Multi thread deadlock issue with a recursive mutex. Need ideas.

Started by
20 comments, last by Pink Horror 8 years ago

I have a pretty big issue right now with a dead lock in a multi threaded software. I know which of my threads and mutexes cause the deadlock but I do not understand why.

I have a setup that looks like this (Pseudo c++ code)

AutoLock is a scoped lock class, nothing fancy.


class Foo
{
public:
    void start();   //Spawns the thread that will call run()

    void doStuffA() {AutoLock lock(&mutexA); <DoStuffHere()> }
    void doStuffB() {AutoLock lock(&mutexB); <DoStuffHere()> }

private:
    void extraWork()
    {
        AutoLock lock(&mutexB);
        
        //Processing here

        doStuffB();
    }

    void run()   //Threaded function
    {
        while(true)
        {
            AutoLock lock(&mutexB);   //Lock the B Mutex

            //Do a lot of work, networking stuff, etc
            extraWork();   //This is fine since we're using a recursive mutex

            AutoLock lock2(&mutexA); //Dead lock here after a couple of hours of run time.
        }
    }

    boost::recursive_mutex mutexA;
    boost::recursive_mutex mutexB;
};


int main()
{
    Foo foo;
    foo.start();

    while(true)
    {
        foo.doStuffA();
        //Do stuff
        foo.doStuffA();
        //Do stuff
        foo.doStuffA();

        //Do some stuff

        foo.doStuffB();    //Usually hangs here a bit while foo finishes a loop
    }
}


So the code is obviously not exactly like this but the logic is the same.
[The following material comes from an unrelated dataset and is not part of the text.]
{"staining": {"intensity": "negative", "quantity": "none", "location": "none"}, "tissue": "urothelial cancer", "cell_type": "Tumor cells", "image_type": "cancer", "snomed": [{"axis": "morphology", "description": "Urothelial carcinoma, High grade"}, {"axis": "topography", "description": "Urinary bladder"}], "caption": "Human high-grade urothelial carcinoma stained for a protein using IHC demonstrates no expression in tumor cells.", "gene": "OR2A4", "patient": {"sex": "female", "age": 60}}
We ran this code with no problems for a long time and it just recently starting deadlocking. We traced the code with dumps and know this setup is causing the problem.

Note that the main thread cannot lock A or B mutex directly but only by calling public functions of Foo. Since we lock only using the AutoLock class (Scoped lock), the main thread should never keep a lock on the mutexes. Yet, the thread sometimes hangs indefinitely when trying to lock mutex A.
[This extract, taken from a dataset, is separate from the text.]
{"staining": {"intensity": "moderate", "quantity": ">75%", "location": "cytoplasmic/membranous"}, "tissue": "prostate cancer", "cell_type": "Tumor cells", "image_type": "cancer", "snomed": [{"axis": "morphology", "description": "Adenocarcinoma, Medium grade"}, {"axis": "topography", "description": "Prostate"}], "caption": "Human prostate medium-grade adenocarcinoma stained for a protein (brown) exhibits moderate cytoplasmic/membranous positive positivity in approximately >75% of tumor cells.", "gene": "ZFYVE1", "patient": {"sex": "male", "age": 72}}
I know from looking at boost code that the hanging only happens if the current thread id inside the mutex is different from the one calling ->lock(). Therefore there's only 2 explanations to this problem.
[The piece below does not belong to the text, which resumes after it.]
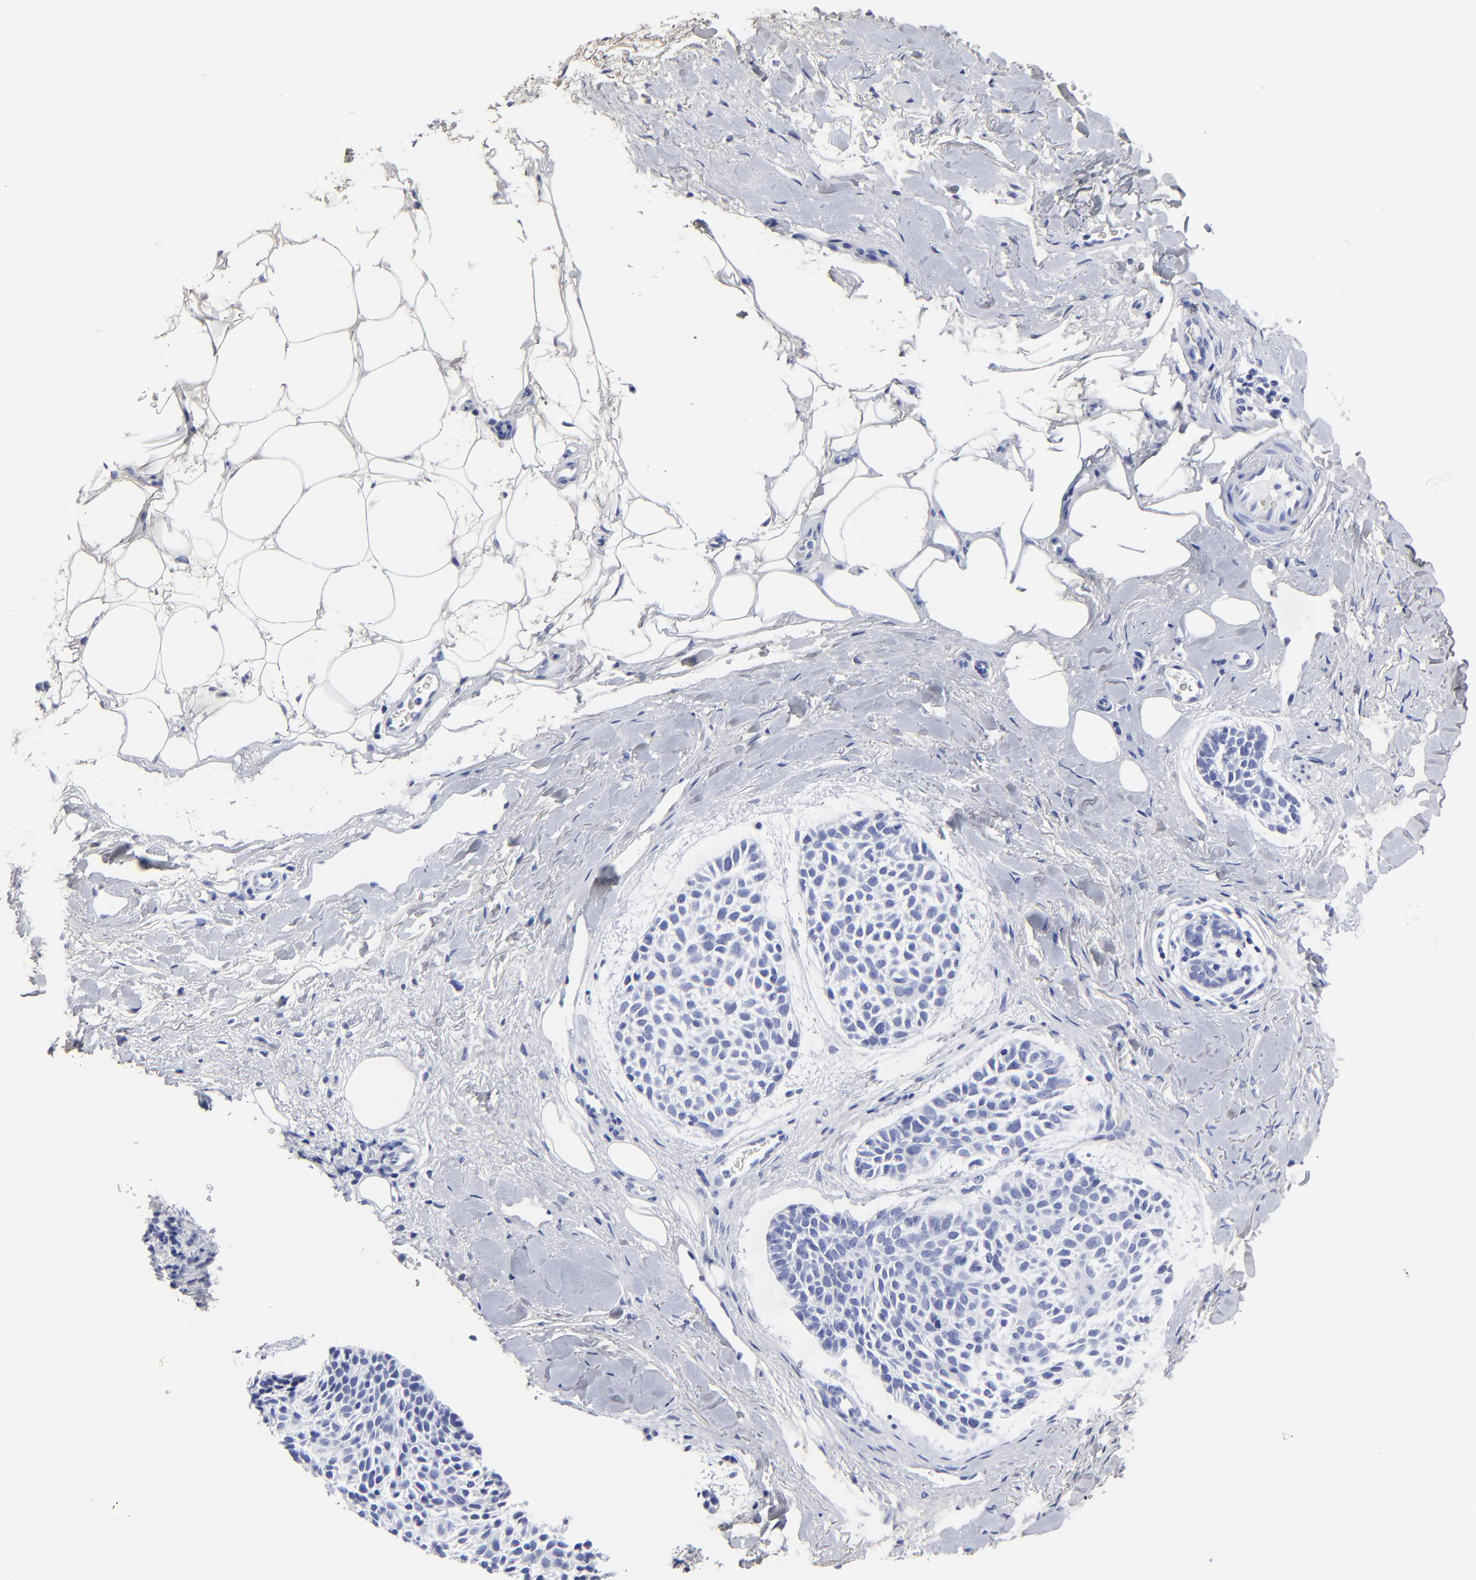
{"staining": {"intensity": "negative", "quantity": "none", "location": "none"}, "tissue": "skin cancer", "cell_type": "Tumor cells", "image_type": "cancer", "snomed": [{"axis": "morphology", "description": "Normal tissue, NOS"}, {"axis": "morphology", "description": "Basal cell carcinoma"}, {"axis": "topography", "description": "Skin"}], "caption": "Image shows no significant protein positivity in tumor cells of skin basal cell carcinoma. Brightfield microscopy of IHC stained with DAB (brown) and hematoxylin (blue), captured at high magnification.", "gene": "DCN", "patient": {"sex": "female", "age": 70}}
1. The main thread somehow keeps a lock on mutex A.
2. There's memory corruption that messes the data of the mutex A.

I'm really out of ideas and if some multithreading guru could give me tips on what to look for it would be greatly appreciated.

Advertisement

I wouldn't call myself a guru, but I've been touching concurrent code for over a decade, a few years ago I wised up and avoid techniques like you're employing here though.

1) I recommend you don't use recursive locks. You'll actually get better concurrent performance if you release the lock around function calls. Remember: locks prevent concurrency. You want to hold a lock as briefly as possible.
2) You have two threads that could possibly be holding this lock, right? So check the thread holding the lock. recursive_mutex is implemented in headers, just find your system's implementation and change recursive_mutex::owner's visibility to public, then do the same owner check your system's recursive_mutex implementation does. If neither thread matches, you must have memory corruption. If the main thread matches, you're not releasing the lock somewhere. If the "Foo" thread matches, I don't know what the problem is.

DoStuffHere doesn't touch mutexA/mutexB in any way?

Yeah it could be a memory corruption issue... Though I've had incorrect threading code actually work fine and consistently pass unit test for a year, before it decided to fail the unit tests once. An audit of the code did find a subtle logic bug...

You can see if this "fixes" the issue:

int pad1[1024];
    boost::recursive_mutex mutexA;
int pad2[1024];
    boost::recursive_mutex mutexB;
int pad3[1024];

Why is mutexA being locked/unlocked at the end of that loop anyway?

@nfries88: I admit I should look back at the whole class to see if recursive mutex are really needed, but it is useful when your code is split in multiple functions and each one of those needs the lock.

As for your 2nd point, the main thread does lock the mutexes throught the Foo class but never access them directly. Technically it cannot keep a lock on a mutex when the stack isn't in the Foo class. We actually updated our code to save the recusive mutex information about thread info so we will see if it is a memory corruption.

@Hodgman: DoStuffHere isn't a function, just to say there's some code in there that the mutex protect. I agree the code seems ridiculous because I removed most of the important processing. Would it make more sense if I said the Lock on MutexA at the end of a thread loop is really coming from a network event processed that needs to modify variables protected by that mutex ?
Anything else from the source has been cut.